Set exercise. In the guidance on UK re-entry bans, what determines whether an applicant receives a ban of 1 year or up to 10 years?

Document passage.
============================================================

This guidance relates to re-entry ban UK under paragraphs 320(7B) and 322(2) due to a previous breach of Immigration Rules. In fact, a person gets a 1-10 years re-entry ban UK due to overstaying, voluntarily departure, removals, deportation, breaching a condition attached to the leave, illegal entry to the UK and using false documents or statements in an application.
Re-entry ban UK under paragraph 320(7b): FAQs
An applicant usually gets re-entry ban UK under paragraph 320(7b) of immigration laws for a previous breach. Perhaps, the previous breach could be due to overstaying, breaching a condition attached to the leave, illegal entry to the UK and using deception in an application.
Perhaps, depending on the severity of the previous breach an applicant gets a 1-10 years UK re-entry ban under paragraph 320(7b) or 322(2) of the Immigration Rules.

============================================================

Element and coordinate records.
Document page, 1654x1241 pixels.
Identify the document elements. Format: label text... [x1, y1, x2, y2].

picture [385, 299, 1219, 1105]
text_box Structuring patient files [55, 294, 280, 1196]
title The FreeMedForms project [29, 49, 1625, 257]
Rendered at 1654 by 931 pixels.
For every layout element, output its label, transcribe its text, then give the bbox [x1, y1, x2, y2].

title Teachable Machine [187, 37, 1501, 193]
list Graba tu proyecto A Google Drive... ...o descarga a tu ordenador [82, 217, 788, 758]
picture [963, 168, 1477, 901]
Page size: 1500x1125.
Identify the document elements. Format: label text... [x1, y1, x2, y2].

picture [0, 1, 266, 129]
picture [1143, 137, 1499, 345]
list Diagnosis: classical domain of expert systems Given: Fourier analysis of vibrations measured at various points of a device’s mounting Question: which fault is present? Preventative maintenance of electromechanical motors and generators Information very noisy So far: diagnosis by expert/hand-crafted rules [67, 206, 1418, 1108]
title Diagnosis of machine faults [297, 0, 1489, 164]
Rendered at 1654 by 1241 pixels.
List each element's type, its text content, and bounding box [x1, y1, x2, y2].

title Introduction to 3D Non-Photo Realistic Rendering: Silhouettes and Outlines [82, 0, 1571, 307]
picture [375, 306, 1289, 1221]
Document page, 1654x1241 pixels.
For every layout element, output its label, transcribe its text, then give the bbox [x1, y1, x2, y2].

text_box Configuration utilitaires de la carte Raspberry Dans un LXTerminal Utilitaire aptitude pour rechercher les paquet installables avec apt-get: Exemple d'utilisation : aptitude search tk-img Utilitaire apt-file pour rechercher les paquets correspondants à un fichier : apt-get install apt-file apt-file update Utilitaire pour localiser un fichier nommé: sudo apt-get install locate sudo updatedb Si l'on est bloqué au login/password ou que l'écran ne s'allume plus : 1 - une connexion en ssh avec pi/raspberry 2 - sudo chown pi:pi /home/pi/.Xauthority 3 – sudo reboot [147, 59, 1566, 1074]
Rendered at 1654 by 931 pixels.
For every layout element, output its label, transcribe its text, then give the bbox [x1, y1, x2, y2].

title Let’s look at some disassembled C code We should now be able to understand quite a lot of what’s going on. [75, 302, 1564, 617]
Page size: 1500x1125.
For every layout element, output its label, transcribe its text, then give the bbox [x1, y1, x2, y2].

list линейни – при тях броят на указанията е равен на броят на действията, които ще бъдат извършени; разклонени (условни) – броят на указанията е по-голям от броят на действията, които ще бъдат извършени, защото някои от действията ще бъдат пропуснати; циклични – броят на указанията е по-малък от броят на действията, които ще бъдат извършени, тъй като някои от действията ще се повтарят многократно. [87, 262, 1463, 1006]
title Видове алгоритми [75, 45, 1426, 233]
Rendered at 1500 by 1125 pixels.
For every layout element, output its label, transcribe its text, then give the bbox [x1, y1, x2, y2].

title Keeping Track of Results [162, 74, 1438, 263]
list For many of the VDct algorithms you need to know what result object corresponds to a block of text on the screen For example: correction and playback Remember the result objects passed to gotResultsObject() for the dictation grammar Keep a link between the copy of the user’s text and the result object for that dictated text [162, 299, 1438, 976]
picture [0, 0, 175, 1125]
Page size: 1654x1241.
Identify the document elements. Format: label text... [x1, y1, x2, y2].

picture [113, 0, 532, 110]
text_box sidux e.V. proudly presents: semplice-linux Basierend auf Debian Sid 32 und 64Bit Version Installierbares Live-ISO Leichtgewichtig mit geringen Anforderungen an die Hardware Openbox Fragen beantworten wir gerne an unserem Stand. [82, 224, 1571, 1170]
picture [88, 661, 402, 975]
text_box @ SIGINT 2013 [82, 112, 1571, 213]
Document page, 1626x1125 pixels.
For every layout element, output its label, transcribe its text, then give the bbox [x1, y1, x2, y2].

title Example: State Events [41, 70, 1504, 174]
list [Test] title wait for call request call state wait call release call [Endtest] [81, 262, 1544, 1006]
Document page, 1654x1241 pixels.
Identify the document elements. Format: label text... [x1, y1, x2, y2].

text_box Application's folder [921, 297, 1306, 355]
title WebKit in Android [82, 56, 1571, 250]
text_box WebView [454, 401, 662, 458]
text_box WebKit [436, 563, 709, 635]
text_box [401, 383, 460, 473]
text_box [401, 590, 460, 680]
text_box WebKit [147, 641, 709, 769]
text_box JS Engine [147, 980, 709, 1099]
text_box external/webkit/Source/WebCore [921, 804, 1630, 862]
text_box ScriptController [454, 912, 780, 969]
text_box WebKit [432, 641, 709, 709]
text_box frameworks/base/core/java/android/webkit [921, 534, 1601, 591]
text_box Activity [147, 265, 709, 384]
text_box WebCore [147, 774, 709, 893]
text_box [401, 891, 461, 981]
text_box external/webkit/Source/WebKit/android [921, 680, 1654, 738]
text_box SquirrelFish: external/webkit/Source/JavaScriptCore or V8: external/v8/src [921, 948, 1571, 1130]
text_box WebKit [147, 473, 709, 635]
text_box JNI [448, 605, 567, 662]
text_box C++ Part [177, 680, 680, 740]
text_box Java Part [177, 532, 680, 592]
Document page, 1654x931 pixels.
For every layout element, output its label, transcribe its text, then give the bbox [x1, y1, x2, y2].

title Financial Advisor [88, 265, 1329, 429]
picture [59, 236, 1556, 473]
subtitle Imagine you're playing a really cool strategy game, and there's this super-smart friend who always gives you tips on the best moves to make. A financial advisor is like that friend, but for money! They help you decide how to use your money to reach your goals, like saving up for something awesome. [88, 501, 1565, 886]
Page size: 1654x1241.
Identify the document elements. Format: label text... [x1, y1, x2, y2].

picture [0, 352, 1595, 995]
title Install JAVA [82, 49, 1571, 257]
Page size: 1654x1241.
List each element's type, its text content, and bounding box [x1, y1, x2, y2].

============================================================

Result. The severity of the applicant's previous breach of the Immigration Rules determines the length of the ban.